5. what a fully digital preclinical process looks like
An end-to-end digital preclinical process does not begin in the waiting room – it begins at the patient’s home. The following process chain shows how anamnesis and information work as an integrated workflow:
Step 1: Digital appointment confirmation with preliminary questionnaire
After making an appointment, the patient automatically receives a link to a structured, mobile-optimized medical history form. Mandatory fields ensure completeness. Plausibility checks avoid obvious errors. The patient fills out the form in peace and quiet at home – without time pressure, without a waiting room.
Step 2: Automatic transfer and preparation
The answers are recorded in a structured manner and transferred directly to the HIS or PVS system. Relevant information (e.g. concomitant medication, previous illnesses, allergies) is clearly prepared for the attending physician and summarized in the briefing.
Step 3: Individualized information based on the medical history
The information is automatically individualized based on the medical history data: The patient’s risk factors are woven into the information content, specific information is added and language barriers are overcome with multilingual content. The patient receives personalized information – with video, digital form and electronic consent.
Step 4: Medical consultation with a complete information base
When the patient arrives at the pre-anaesthesia outpatient clinic for the preparatory consultation, all relevant information is already available in a structured form. The consultation can focus on clinical assessment, queries and the personal encounter – not on data entry.

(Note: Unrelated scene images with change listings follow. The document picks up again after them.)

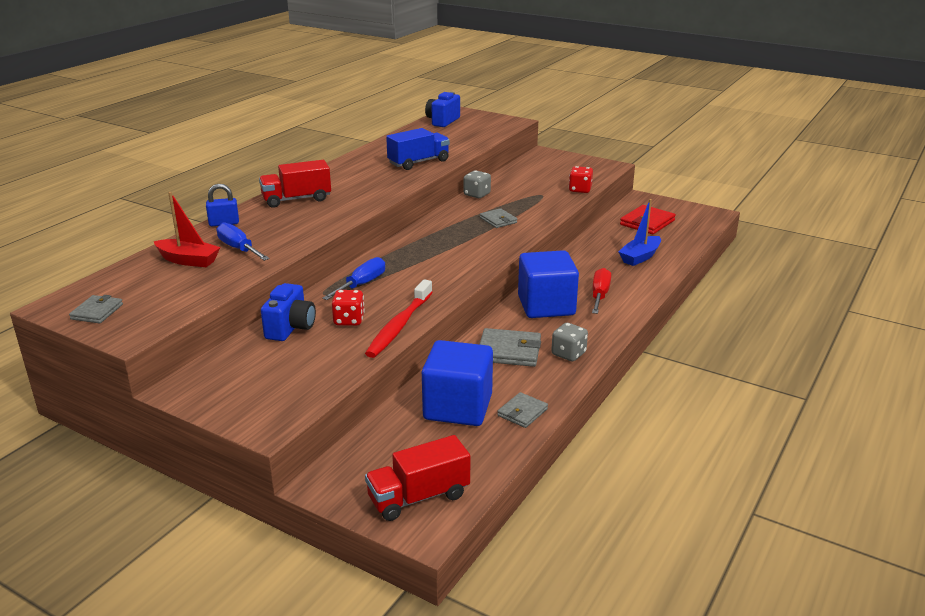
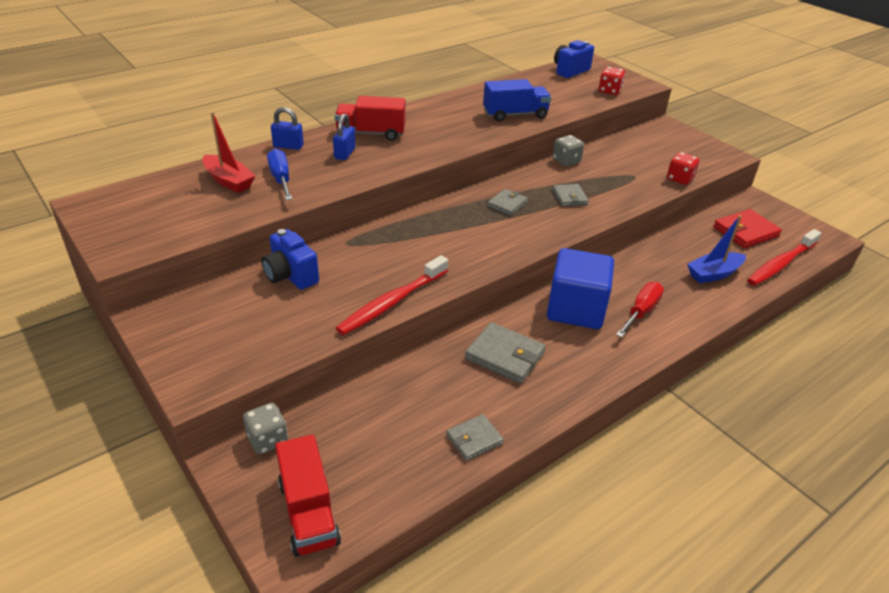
camera: 20 degrees right, 10 degrees up
(97, 312) = (114, 219): grey wallet -> grey wallet (507, 204)
(284, 219) = (345, 153): none -> blue padlock
(290, 328) = (290, 276): blue camera -> blue camera turned 105 degrees clockwise
(349, 320) = (349, 282): red dice -> red dice (609, 91)
(362, 284) = (388, 242): blue screwdriver -> none
(418, 497) = (308, 512): red truck -> red truck turned 105 degrees counterclockwise
(458, 407) = (413, 410): blue cube -> none
(568, 354) = (565, 378): grey dice -> grey dice (268, 440)
(686, 239) = (780, 264): none -> red toothbrush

Step 5: Consent trail and audit-proof documentation
All steps – anamnesis, information, consent – are fully documented: with time stamp, IP address, consent trail. In the event of a legal dispute, the entire process chain is traceable and conclusive.
Conclusion: Think holistically instead of isolated solutions
The digitalization of the healthcare system is not a sprint – but it needs a clear goal: consistent, integrated processes without media disruptions. The medical history has long been the forgotten step in this process. That is changing.
Especially in the pre-anaesthesia outpatient department, where pre-operative data quality is directly related to patient safety and surgical efficiency, digital anamnesis is not a nice-to-have – it is a strategic building block for a modern, safe and economical hospital organization.
Those who think of anamnesis and information as an integrated process gain on several levels: less time lost, higher data quality, better legal certainty – and patients who feel well cared for from the outset.